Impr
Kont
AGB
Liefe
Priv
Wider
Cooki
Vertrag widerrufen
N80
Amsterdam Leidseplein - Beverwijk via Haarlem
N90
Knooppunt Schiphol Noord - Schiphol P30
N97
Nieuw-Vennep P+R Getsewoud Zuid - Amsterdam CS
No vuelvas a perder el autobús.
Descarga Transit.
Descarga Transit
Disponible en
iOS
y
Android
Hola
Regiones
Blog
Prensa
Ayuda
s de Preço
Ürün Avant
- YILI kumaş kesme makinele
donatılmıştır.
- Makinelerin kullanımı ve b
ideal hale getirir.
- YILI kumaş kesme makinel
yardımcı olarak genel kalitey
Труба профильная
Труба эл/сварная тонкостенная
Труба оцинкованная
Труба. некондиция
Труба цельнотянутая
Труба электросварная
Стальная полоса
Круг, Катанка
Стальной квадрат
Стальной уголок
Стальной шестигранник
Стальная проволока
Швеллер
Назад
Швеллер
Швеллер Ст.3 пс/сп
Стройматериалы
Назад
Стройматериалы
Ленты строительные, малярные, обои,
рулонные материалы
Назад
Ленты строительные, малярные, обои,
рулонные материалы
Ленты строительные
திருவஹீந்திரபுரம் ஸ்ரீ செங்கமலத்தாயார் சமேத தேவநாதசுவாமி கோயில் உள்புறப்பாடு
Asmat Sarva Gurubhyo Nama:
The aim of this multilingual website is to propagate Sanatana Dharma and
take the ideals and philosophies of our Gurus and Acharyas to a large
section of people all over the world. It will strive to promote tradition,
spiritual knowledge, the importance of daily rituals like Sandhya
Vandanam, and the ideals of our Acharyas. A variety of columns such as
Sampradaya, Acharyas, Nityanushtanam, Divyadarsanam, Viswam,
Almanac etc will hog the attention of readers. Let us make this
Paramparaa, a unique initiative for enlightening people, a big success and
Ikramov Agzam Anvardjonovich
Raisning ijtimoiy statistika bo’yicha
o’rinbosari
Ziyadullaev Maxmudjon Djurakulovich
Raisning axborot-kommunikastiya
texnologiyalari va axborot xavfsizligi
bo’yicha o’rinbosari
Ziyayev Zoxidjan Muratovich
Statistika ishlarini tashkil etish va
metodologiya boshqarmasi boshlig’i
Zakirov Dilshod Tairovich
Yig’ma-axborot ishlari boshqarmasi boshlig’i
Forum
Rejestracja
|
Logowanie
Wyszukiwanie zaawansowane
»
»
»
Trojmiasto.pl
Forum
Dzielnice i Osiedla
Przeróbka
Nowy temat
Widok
# # # #
> _Task to complete_:
Copy every line of the material above in its original order, keeping the wording, spelling, punctuation, and line breaks unchanged.

> _Answer below_:
Impr
Kont
AGB
Liefe
Priv
Wider
Cooki
Vertrag widerrufen
N80
Amsterdam Leidseplein - Beverwijk via Haarlem
N90
Knooppunt Schiphol Noord - Schiphol P30
N97
Nieuw-Vennep P+R Getsewoud Zuid - Amsterdam CS
No vuelvas a perder el autobús.
Descarga Transit.
Descarga Transit
Disponible en
iOS
y
Android
Hola
Regiones
Blog
Prensa
Ayuda
s de Preço
Ürün Avant
- YILI kumaş kesme makinele
donatılmıştır.
- Makinelerin kullanımı ve b
ideal hale getirir.
- YILI kumaş kesme makinel
yardımcı olarak genel kalitey
Труба профильная
Труба эл/сварная тонкостенная
Труба оцинкованная
Труба. некондиция
Труба цельнотянутая
Труба электросварная
Стальная полоса
Круг, Катанка
Стальной квадрат
Стальной уголок
Стальной шестигранник
Стальная проволока
Швеллер
Назад
Швеллер
Швеллер Ст.3 пс/сп
Стройматериалы
Назад
Стройматериалы
Ленты строительные, малярные, обои,
рулонные материалы
Назад
Ленты строительные, малярные, обои,
рулонные материалы
Ленты строительные
திருவஹீந்திரபுரம் ஸ்ரீ செங்கமலத்தாயார் சமேத தேவநாதசுவாமி கோயில் உள்புறப்பாடு
Asmat Sarva Gurubhyo Nama:
The aim of this multilingual website is to propagate Sanatana Dharma and
take the ideals and philosophies of our Gurus and Acharyas to a large
section of people all over the world. It will strive to promote tradition,
spiritual knowledge, the importance of daily rituals like Sandhya
Vandanam, and the ideals of our Acharyas. A variety of columns such as
Sampradaya, Acharyas, Nityanushtanam, Divyadarsanam, Viswam,
Almanac etc will hog the attention of readers. Let us make this
Paramparaa, a unique initiative for enlightening people, a big success and
Ikramov Agzam Anvardjonovich
Raisning ijtimoiy statistika bo’yicha
o’rinbosari
Ziyadullaev Maxmudjon Djurakulovich
Raisning axborot-kommunikastiya
texnologiyalari va axborot xavfsizligi
bo’yicha o’rinbosari
Ziyayev Zoxidjan Muratovich
Statistika ishlarini tashkil etish va
metodologiya boshqarmasi boshlig’i
Zakirov Dilshod Tairovich
Yig’ma-axborot ishlari boshqarmasi boshlig’i
Forum
Rejestracja
|
Logowanie
Wyszukiwanie zaawansowane
»
»
»
Trojmiasto.pl
Forum
Dzielnice i Osiedla
Przeróbka
Nowy temat
Widok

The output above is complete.